Culling objects from the view before you render the scene is probably the most important step. So, for those objects which aren't culled and will be rendered, the primary effect on performance will be the setup time to render each object (setting matrices, textures, materials, etc.)

You'll have to do a bit of profiling of your rendering loop if you want to improve performance. Do testing with various size objects to see what works with your program. For smaller objects, you'll lose time setting up each render. For larger objects which are only partially within the frustum, you'll lose time rendering triangles that get partially processed and then culled if they're not in the frustum. It's a tradeoff.
Quote:
using fog to hide far end of the frustum, For rendering a clear day also, would fog be helpful (by probably changing the fog color)

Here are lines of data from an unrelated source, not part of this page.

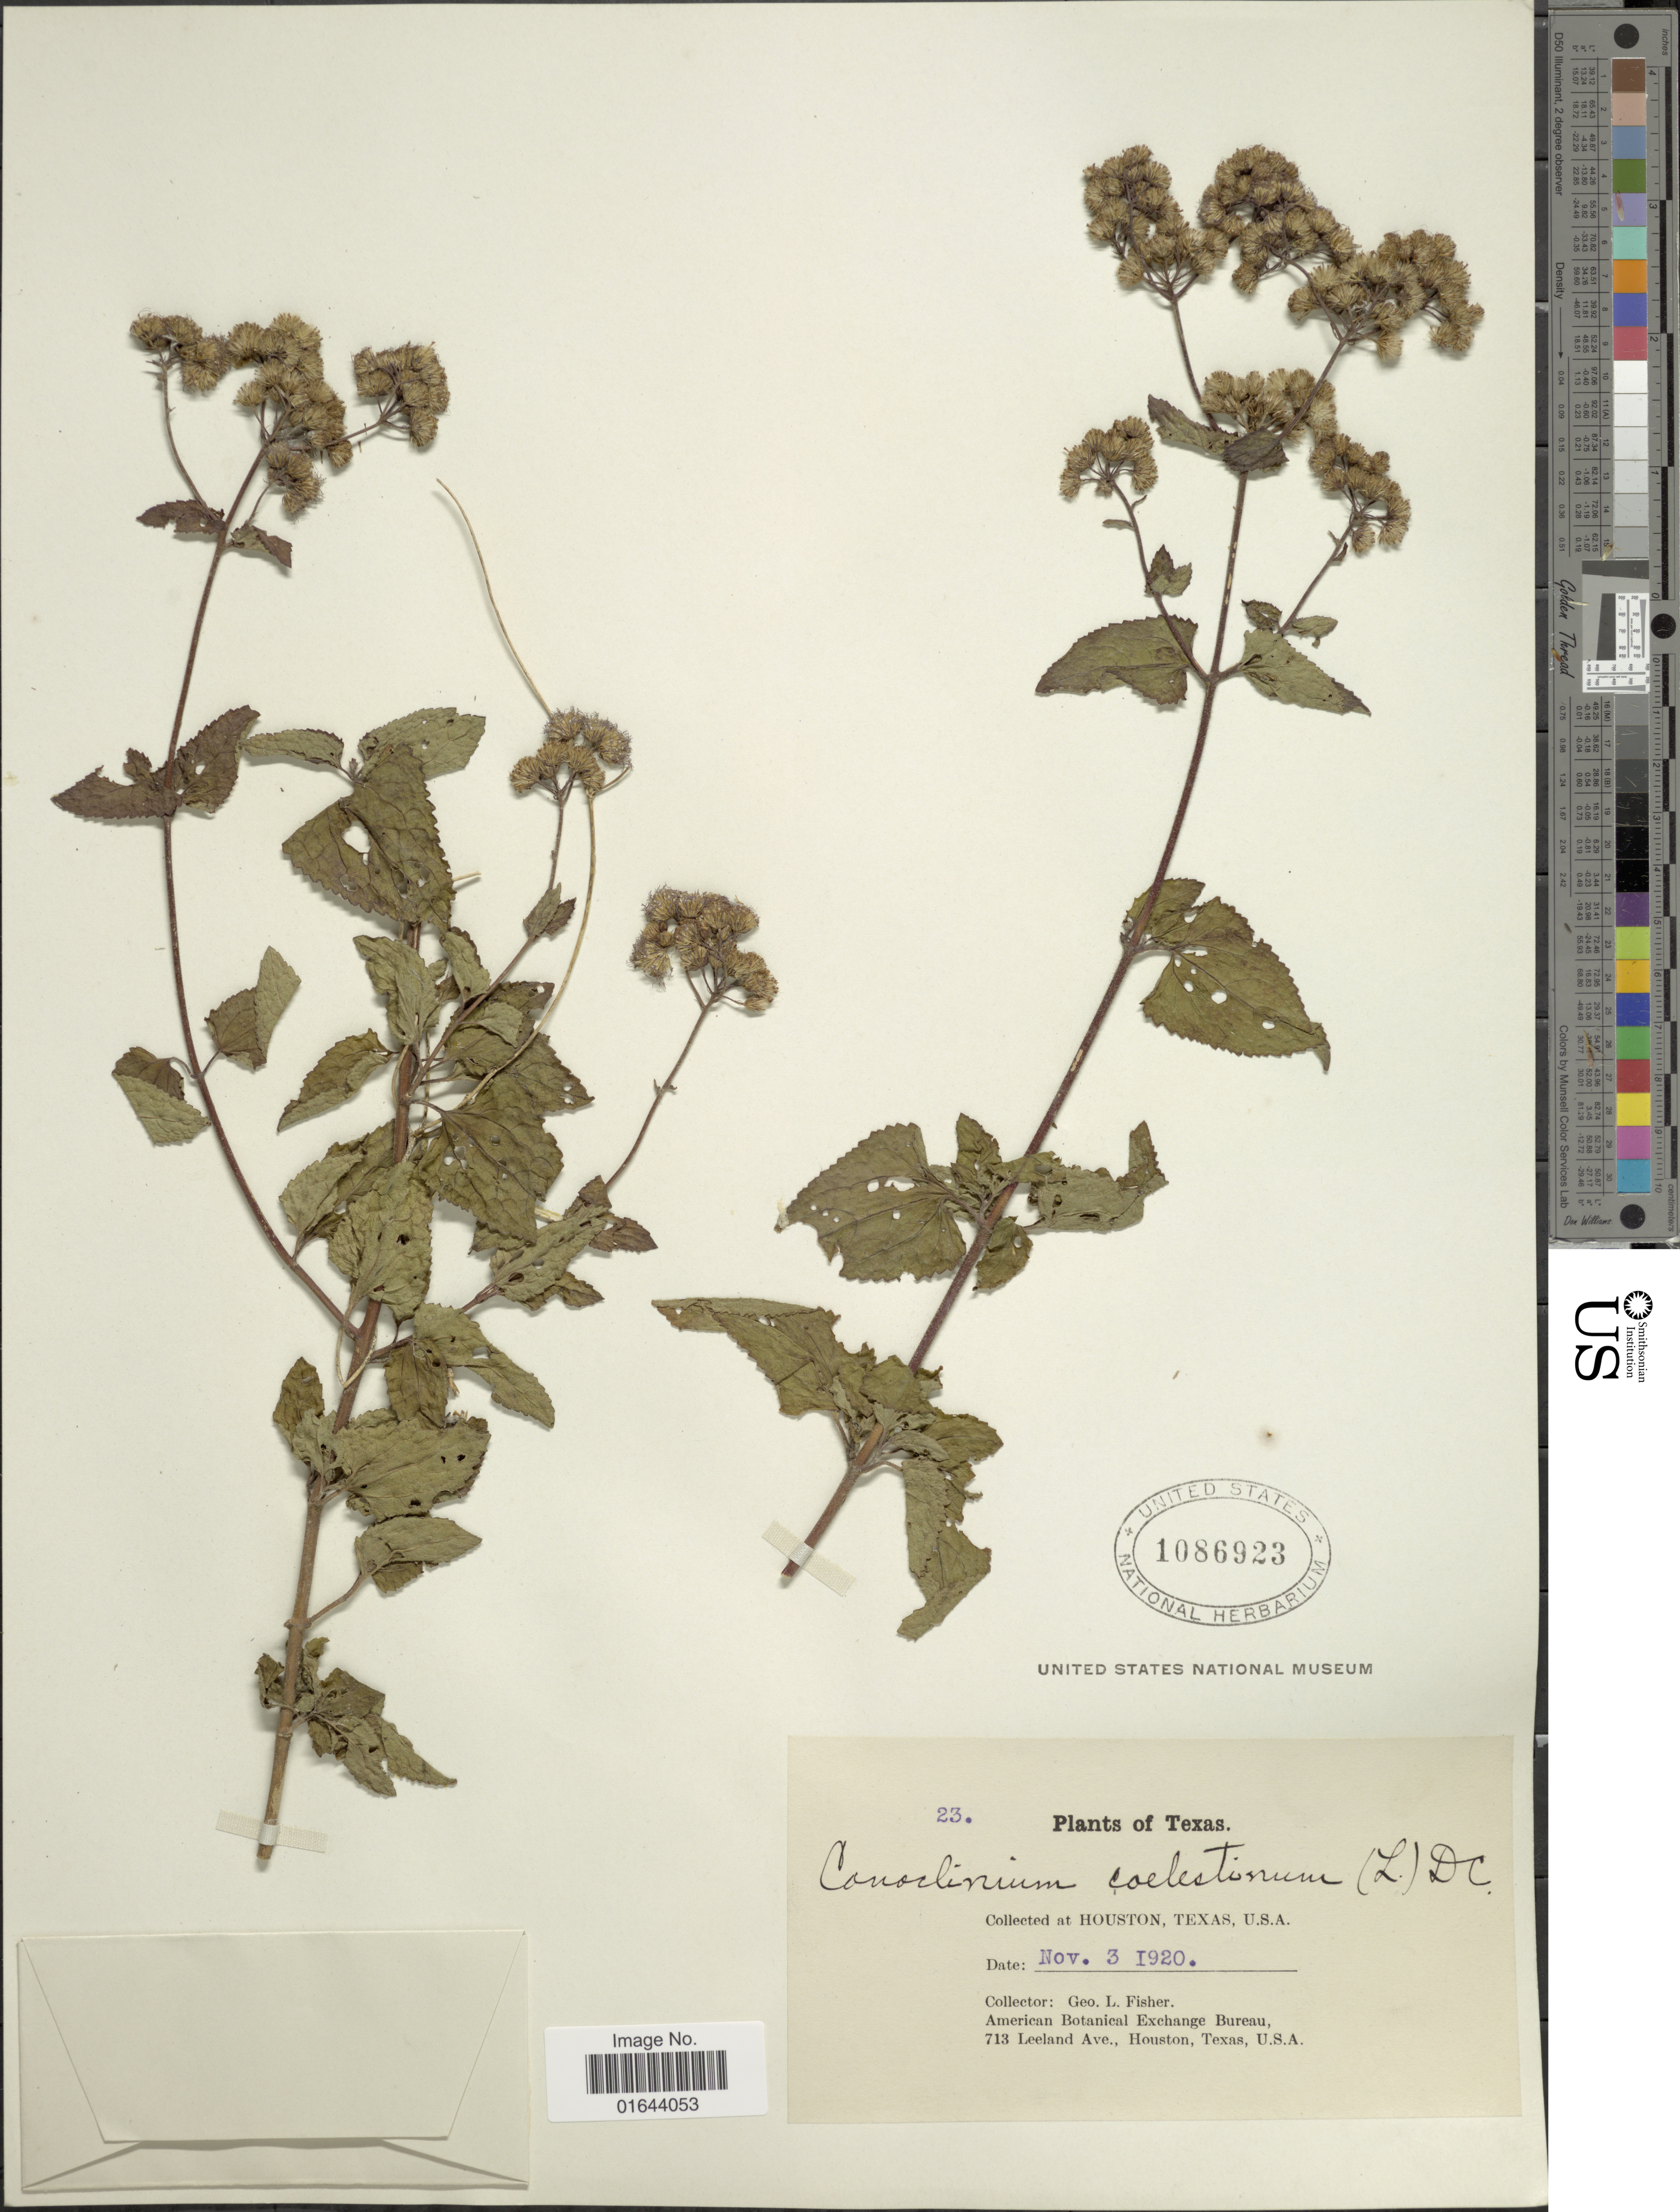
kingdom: Plantae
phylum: Tracheophyta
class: Magnoliopsida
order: Asterales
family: Asteraceae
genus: Conoclinium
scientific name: Conoclinium coelestinum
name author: (L.) DC.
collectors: G. L. Fisher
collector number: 23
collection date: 1920-11-03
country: United States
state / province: Texas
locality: Houston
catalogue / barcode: US 1086923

Anything that reduces the number of triangles being drawn will help. And there really isn't a "clear" day. There's always atmospheric haze, due to moisture, dust, etc., so you always have an excuse to use fog. A "clear" day is just a day when the far-plane of the frustum is farther away from the near-plane. Yes, the color of the fog is usually a color that closely matches the "sky" so that far objects just "disappear," appearing to become "sky."

Just to make it clear, the reason for using fog, besides adding some nice realism to the scene, is to cull objects from rendering which are beyond a certain distance.